The report, which has been sent to national and local decisionmakers, makes a number of recommendations, including that global and national governance and regulations need to be reviewed, along with calls to revamp the 1975 Biological and Toxin Weapons Convention, the disarmament treaty banning biological weapons.

Funded by the US and UK government agencies, Kromek has spent three years developing the technology that would enable building a national or global early warning system to mitigate against the emergence of a new airborne disease.

The benchtop-sized machine filters the air and captures all biological particles which are DNA-sequenced in situ to monitor both their emergence and prevalence.

Used in urban centres, high footfall areas and sensitive locations such as airports or hospitals, the machine allows early detection of localised outbreaks, which can be identified and contained.

The systems are designed to be networked in large numbers, to provide a near real time map pathogens enabling an early warning system for emerging biological threats.

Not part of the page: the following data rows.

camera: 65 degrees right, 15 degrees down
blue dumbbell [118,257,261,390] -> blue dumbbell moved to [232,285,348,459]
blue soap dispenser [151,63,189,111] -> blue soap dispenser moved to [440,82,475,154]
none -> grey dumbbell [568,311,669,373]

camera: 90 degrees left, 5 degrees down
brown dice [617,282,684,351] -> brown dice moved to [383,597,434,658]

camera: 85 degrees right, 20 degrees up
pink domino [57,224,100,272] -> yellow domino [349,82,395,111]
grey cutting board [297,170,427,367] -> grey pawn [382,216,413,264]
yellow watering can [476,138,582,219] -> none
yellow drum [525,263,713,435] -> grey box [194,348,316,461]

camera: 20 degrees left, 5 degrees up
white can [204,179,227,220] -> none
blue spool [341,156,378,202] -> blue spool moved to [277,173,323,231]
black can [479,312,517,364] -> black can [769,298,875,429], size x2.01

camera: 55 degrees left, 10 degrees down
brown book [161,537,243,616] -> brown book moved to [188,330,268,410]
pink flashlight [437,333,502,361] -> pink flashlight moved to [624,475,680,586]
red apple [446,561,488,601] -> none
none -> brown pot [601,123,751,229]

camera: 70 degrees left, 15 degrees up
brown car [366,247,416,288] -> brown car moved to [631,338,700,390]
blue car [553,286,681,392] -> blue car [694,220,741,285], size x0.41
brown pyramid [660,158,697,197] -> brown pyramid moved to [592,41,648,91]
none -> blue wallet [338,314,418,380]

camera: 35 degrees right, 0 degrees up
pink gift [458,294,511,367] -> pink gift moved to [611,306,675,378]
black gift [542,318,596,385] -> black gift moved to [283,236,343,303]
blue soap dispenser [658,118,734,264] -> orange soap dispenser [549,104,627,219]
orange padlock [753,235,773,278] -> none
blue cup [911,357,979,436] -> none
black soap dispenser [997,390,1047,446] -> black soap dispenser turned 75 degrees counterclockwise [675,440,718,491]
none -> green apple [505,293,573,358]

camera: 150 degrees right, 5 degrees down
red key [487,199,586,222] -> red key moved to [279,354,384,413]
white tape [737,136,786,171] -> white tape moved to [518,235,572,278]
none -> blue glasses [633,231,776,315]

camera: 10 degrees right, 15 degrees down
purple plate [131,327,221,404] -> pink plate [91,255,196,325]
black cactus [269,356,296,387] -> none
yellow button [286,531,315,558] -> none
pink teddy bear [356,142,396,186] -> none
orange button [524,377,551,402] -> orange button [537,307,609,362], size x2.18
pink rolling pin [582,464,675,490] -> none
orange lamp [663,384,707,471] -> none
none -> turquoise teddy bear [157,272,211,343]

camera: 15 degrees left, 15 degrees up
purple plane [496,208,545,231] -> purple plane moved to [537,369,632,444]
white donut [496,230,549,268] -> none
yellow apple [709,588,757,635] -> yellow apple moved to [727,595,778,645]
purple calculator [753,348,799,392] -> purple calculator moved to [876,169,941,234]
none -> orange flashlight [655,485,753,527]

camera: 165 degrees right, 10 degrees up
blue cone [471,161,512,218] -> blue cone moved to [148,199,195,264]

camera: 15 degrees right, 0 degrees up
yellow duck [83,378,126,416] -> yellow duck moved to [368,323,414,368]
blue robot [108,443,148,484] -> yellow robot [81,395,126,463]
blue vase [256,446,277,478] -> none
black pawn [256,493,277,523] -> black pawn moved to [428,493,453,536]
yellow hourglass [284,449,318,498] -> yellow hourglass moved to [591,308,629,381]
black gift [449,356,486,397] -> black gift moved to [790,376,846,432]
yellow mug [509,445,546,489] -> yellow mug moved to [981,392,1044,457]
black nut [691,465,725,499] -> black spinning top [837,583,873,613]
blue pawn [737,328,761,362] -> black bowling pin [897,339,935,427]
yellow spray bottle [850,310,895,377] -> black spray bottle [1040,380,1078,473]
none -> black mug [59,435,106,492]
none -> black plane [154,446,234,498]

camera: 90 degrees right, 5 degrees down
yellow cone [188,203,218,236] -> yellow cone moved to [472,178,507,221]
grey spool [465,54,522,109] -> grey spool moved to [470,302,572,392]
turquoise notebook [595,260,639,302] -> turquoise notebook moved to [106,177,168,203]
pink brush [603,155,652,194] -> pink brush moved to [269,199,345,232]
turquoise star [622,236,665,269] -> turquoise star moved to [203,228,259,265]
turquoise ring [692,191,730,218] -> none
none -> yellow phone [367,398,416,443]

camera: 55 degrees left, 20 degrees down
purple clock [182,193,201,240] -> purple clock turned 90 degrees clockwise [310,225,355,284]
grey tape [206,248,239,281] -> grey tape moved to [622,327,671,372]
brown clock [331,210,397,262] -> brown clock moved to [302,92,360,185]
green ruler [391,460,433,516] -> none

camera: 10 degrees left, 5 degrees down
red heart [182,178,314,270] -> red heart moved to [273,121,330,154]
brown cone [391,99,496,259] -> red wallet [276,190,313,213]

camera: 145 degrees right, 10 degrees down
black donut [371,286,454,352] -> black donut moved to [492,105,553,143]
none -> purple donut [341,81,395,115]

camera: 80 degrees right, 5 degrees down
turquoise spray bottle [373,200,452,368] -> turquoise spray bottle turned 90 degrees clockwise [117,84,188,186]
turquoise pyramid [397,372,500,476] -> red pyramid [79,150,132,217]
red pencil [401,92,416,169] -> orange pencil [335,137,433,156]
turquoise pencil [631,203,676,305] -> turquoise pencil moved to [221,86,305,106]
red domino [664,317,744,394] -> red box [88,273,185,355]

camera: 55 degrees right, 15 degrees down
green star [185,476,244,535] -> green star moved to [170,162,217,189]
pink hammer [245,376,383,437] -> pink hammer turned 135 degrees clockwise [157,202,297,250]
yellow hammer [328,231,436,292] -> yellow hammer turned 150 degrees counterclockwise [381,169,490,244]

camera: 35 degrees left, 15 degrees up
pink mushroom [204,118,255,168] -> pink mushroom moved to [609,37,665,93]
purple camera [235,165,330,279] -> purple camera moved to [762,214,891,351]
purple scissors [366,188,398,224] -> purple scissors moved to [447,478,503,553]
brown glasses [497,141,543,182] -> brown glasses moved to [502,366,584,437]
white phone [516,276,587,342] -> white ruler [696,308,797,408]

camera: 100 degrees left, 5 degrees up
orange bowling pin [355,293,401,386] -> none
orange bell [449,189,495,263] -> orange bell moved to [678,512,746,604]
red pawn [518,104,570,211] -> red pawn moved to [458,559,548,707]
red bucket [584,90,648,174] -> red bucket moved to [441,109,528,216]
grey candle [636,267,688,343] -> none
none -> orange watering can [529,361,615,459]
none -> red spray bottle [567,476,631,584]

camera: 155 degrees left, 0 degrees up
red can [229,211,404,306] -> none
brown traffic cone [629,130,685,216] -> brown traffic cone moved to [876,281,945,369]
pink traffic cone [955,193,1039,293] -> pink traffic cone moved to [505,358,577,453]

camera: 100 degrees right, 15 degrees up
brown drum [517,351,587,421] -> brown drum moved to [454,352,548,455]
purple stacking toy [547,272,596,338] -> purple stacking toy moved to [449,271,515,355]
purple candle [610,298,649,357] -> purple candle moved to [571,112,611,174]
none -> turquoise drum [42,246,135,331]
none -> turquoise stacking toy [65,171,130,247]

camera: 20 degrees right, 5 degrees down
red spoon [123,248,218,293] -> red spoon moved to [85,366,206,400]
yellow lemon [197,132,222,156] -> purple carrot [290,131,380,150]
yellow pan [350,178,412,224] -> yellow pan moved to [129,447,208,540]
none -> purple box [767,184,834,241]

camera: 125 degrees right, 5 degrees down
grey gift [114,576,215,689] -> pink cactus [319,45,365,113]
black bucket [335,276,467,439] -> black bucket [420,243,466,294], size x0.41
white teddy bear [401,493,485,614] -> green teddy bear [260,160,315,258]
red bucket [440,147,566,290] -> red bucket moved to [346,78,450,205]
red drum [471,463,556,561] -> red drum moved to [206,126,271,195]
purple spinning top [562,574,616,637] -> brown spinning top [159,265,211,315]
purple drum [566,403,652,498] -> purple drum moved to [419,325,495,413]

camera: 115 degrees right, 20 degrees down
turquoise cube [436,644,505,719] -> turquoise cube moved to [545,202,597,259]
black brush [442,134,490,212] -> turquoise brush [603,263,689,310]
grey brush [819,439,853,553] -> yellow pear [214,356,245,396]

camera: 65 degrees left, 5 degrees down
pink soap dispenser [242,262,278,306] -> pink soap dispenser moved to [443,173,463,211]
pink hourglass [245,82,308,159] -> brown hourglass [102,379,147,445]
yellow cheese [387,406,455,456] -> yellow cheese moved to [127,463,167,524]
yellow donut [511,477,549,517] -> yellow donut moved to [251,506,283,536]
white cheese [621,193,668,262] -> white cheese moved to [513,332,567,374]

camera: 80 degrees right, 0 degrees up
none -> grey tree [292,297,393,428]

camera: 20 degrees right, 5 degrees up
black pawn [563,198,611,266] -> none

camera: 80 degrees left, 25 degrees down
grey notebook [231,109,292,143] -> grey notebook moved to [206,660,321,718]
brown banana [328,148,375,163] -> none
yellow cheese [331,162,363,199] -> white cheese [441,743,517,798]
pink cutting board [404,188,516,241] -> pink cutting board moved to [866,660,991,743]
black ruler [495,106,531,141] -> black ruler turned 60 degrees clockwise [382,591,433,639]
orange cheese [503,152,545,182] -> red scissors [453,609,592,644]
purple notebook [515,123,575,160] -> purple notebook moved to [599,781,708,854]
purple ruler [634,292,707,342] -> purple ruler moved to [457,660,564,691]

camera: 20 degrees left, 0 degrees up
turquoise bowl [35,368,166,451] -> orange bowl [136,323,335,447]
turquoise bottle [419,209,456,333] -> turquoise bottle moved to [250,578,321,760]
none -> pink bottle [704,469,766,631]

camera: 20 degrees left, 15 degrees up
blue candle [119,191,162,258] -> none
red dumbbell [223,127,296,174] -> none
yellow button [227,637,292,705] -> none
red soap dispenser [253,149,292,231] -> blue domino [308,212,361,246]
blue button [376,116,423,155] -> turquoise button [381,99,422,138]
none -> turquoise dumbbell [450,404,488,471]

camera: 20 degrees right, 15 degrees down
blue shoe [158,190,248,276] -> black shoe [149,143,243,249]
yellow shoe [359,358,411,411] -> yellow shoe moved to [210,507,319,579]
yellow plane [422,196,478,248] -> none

In his foreword to the paper, former Defence Secretary Sir Michael Fallon said: “We need to upgrade our biological protection from backward-looking ‘test and trace’ systems to real-time autonomous DNA sequencing that can give our national and local agencies actionable intelligence to head off the next pandemic before it gets rooted.

“The technology is already here, developed by cutting-edge bio security companies such as Kromek. Deploying it at our airports and ports and in our urban centres would better protect us against the next pandemic.”